Profiles – Who are the Labour deputy leadership candidates?
Published: 01:45, 03 April 2020
Updated: 14:50, 14 April 2020
The five candidates to replace Tom Watson as deputy leader come from different wings of the party.
– Dr Rosena Allin-Khan
As an MP Ms Allin-Khan still sometimes works shifts at the south London hospital where she worked as an A and E doctor before being elected to represent Tooting in a 2016 by-election.
Born to a Pakistani father and a Polish mother, Ms Allin-Khan said she “grew up in poverty” and was able to go to Lucy Cavendish College at Cambridge University to study medicine thanks to scholarships brought in under Labour.
Styling herself a unity candidate, her policies have a strong focus on the NHS and she says Labour “must ditch ideological purity” to win power again.
She raised eyebrows during the campaign when she told ITV she would like to see a “ministry of fabulosity” set-up were she ever to become prime minister.
– Richard Burgon
Backed by John McDonnell and Diane Abbott, the shadow justice secretary is perhaps the most ideologically aligned to Jeremy Corbyn’s leadership of any of the candidates in the leadership contests.
He studied English Literature at St John’s College, Cambridge and later became an employment lawyer.
He became the MP for Leeds East in 2015 and was appointed as a junior minister in Mr McDonnell’s first Treasury team before he was appointed as shadow Lord Chancellor in June 2016.
In his manifesto, he promised to be a “campaigning deputy leader” and is seen as a continuity candidate for the current Labour leadership.
During the campaign, he proposed setting up a “Tony Benn University of Political Education” – after his political hero – to rival the London School of Economics.
– Dawn Butler
Born in east London to Jamaican immigrant parents, Ms Butler worked for the GMB union after school and was an employment and social issues advisor to former London mayor Ken Livingstone.
She was first elected as MP for Brent South in 2005 and served as a junior minister in the Cabinet Office under Gordon Brown.

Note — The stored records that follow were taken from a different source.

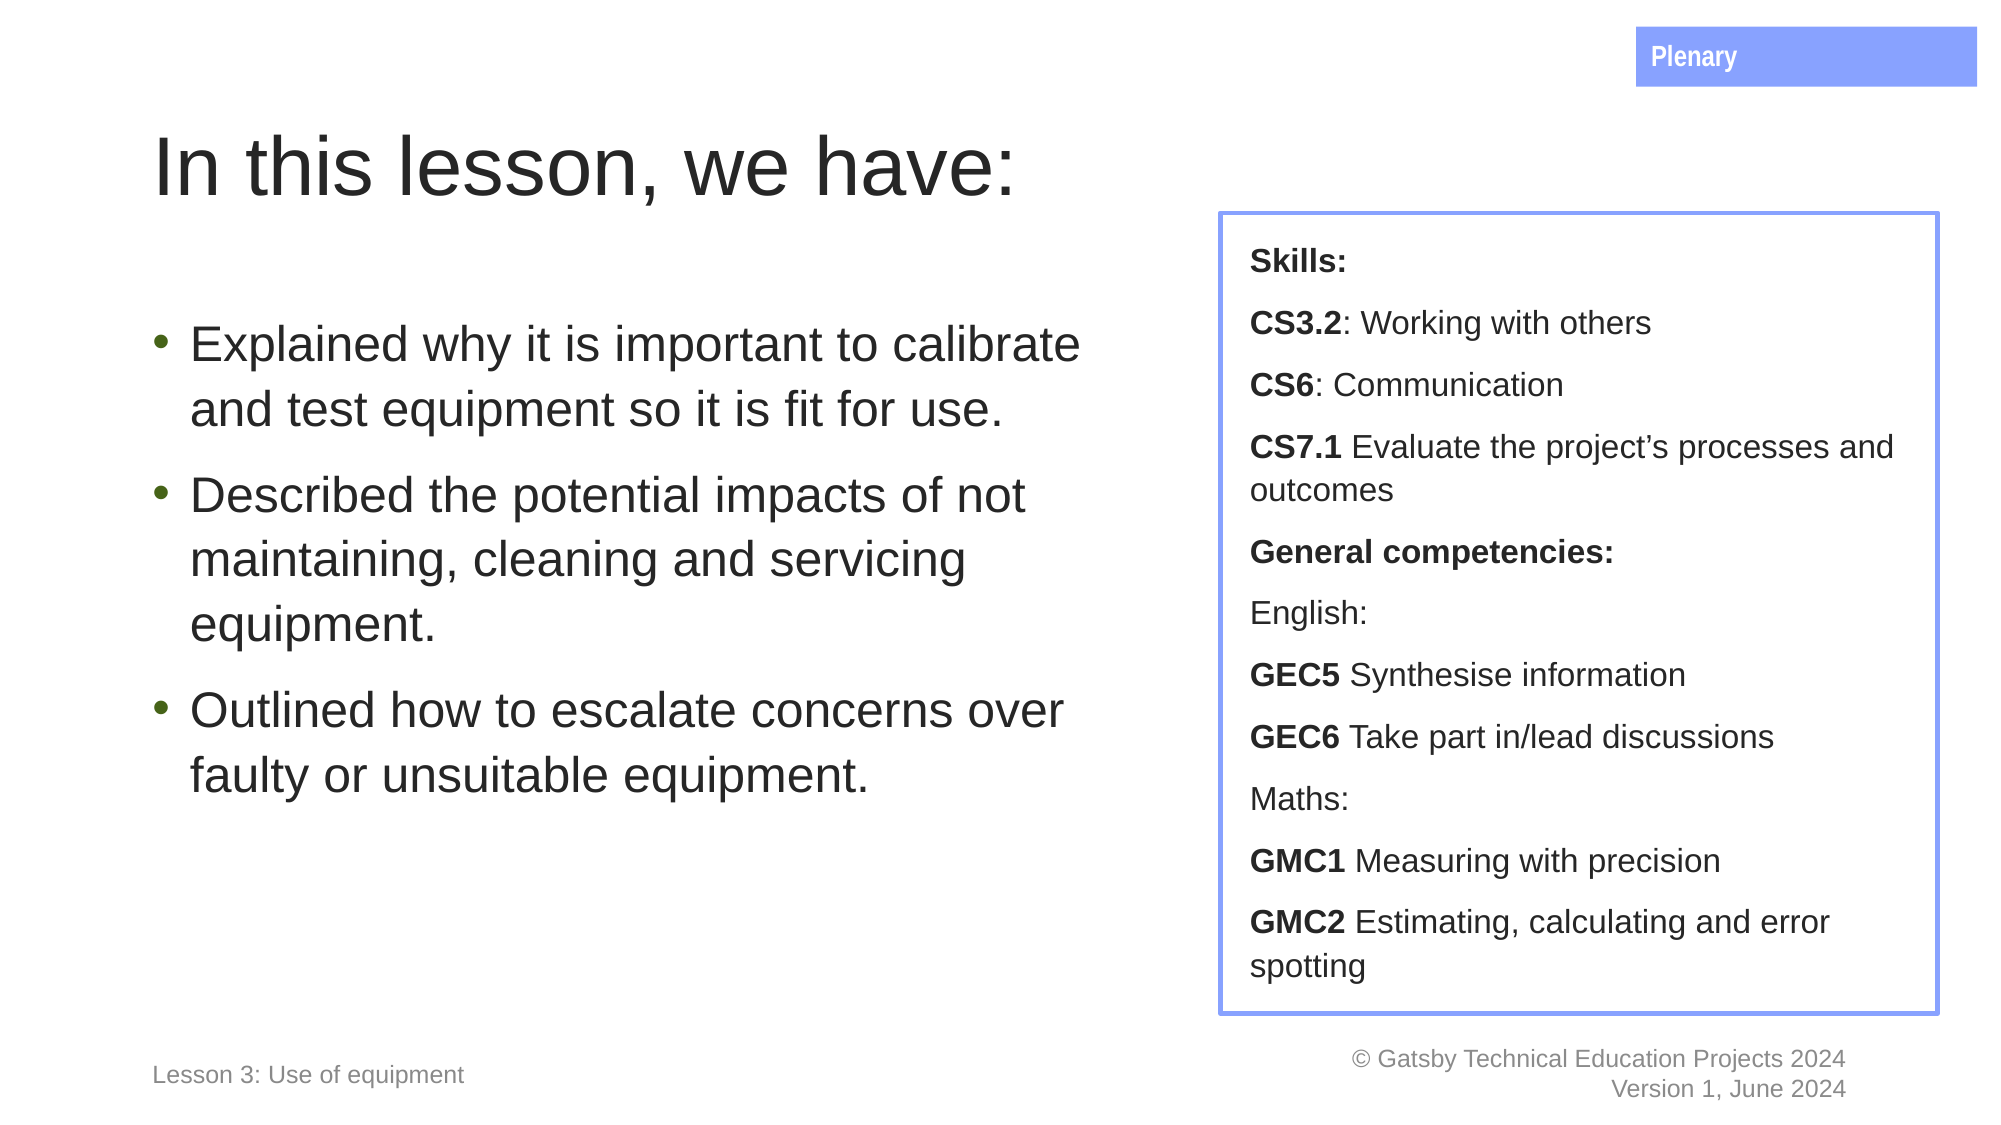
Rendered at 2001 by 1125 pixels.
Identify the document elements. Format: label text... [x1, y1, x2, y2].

list Plenary [1636, 26, 1978, 87]
list Skills: CS3.2: Working with others CS6: Communication CS7.1 Evaluate the project’s processes and outcomes General competencies: English: GEC5 Synthesise information GEC6 Take part in/lead discussions Maths: GMC1 Measuring with precision GMC2 Estimating, calculating and error spotting [1218, 211, 1940, 1016]
title In this lesson, we have: [137, 59, 1863, 278]
list Lesson 3: Use of equipment [137, 1042, 829, 1103]
list Explained why it is important to calibrate and test equipment so it is fit for use. Described the potential impacts of not maintaining, cleaning and servicing equipment. Outlined how to escalate concerns over faulty or unsuitable equipment. [137, 299, 1188, 1014]
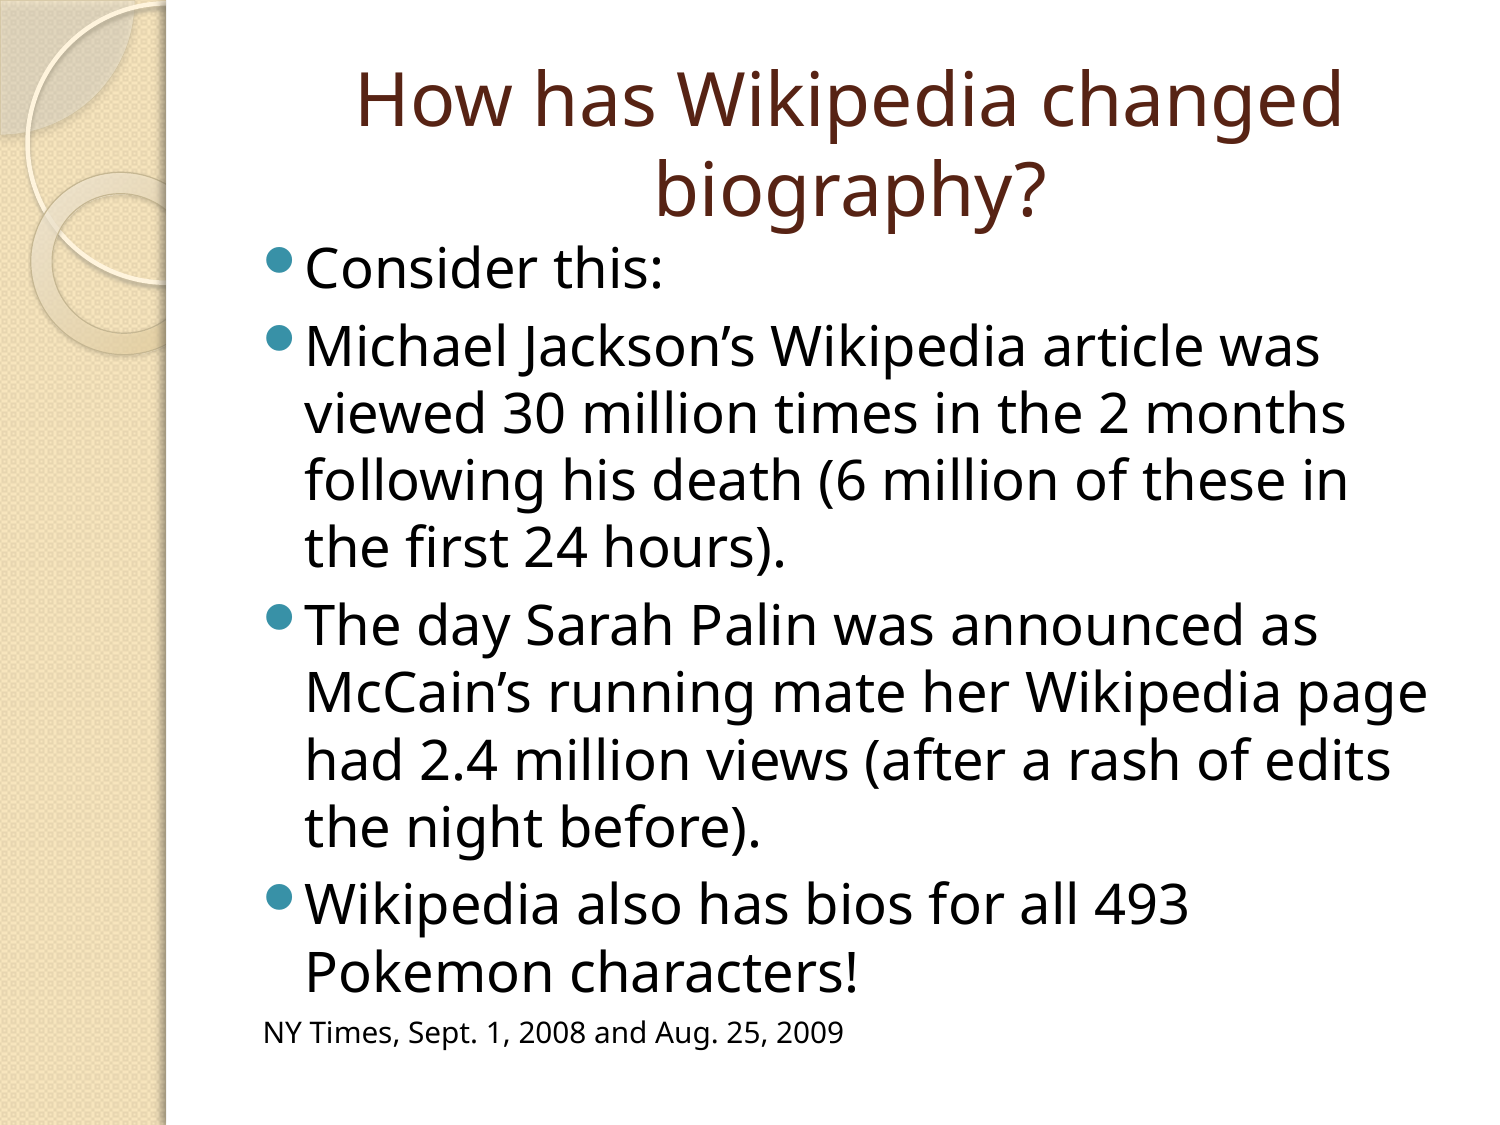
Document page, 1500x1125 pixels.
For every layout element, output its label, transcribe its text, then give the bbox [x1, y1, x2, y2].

title How has Wikipedia changed biography? [235, 45, 1466, 224]
list Consider this: Michael Jackson’s Wikipedia article was viewed 30 million times in the 2 months following his death (6 million of these in the first 24 hours). The day Sarah Palin was announced as McCain’s running mate her Wikipedia page had 2.4 million views (after a rash of edits the night before). Wikipedia also has bios for all 493 Pokemon characters! NY Times, Sept. 1, 2008 and Aug. 25, 2009 [235, 224, 1466, 1063]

She contested the new seat of Brent Central at the 2010 election but lost to Liberal Democrat former minister Sarah Teather. She regained the seat in 2015.
In 2017, she joined Mr Corbyn’s front bench team as shadow Women and Equalities minister.
In her pitch to be deputy leader, she said a more united party would have won the 2017 general election and urged discipline amongst parliamentary colleagues and not to go against the leadership.
– Ian Murray
Labour MP for Edinburgh South since 2010, from 2015 to 2017 – and since December 2019, Mr Murray has had the dubious honour of being the party’s only Scottish MP following landslide SNP victories in 2015 and 2019.
This accolade led him to be appointed shadow Scotland secretary under Harriet Harman’s temporary leadership and then he was kept on under Mr Corbyn’s leadership, before resigning alongside other shadow cabinet colleagues following the EU referendum in protest at the Labour leader’s strategy for the Remain campaign.
He studied social policy and law at Edinburgh University before going on to work in business.
He has received the backing of two former Labour prime ministers, Tony Blair and Gordon Brown, and is perhaps the most centrist candidate in the race.
His manifesto urges Labour to become a “government of the future, not a protest movement of the past” and echoes many New Labour principles.
– Angela Rayner
The frontrunner throughout the campaign, having received the most nominations from MPs, constituency Labour parties and trade unions, Ms Rayner describes herself as a “socialist, not a Corbynite”.
Her political career began when she became a trade union representative for Unison while working as a care worker in Stockport.
Having left school at 16 years old while pregnant with no qualifications, she was supported on a parenting course.
She later studied at college for qualifications in care work and sign language while looking after her young son.
Elected to Parliament for Ashton-under-Lyne in 2015, she quickly rose from being a junior shadow minister to being appointed shadow education secretary in June 2016 and has championed the headline policy of free tuition fees and setting up a National Education Service to provide learning “from the cradle to the grave”.
Her manifesto states that “Labour exists to win power” and sets out some of her priorities to help see the party back in power after a decade of opposition.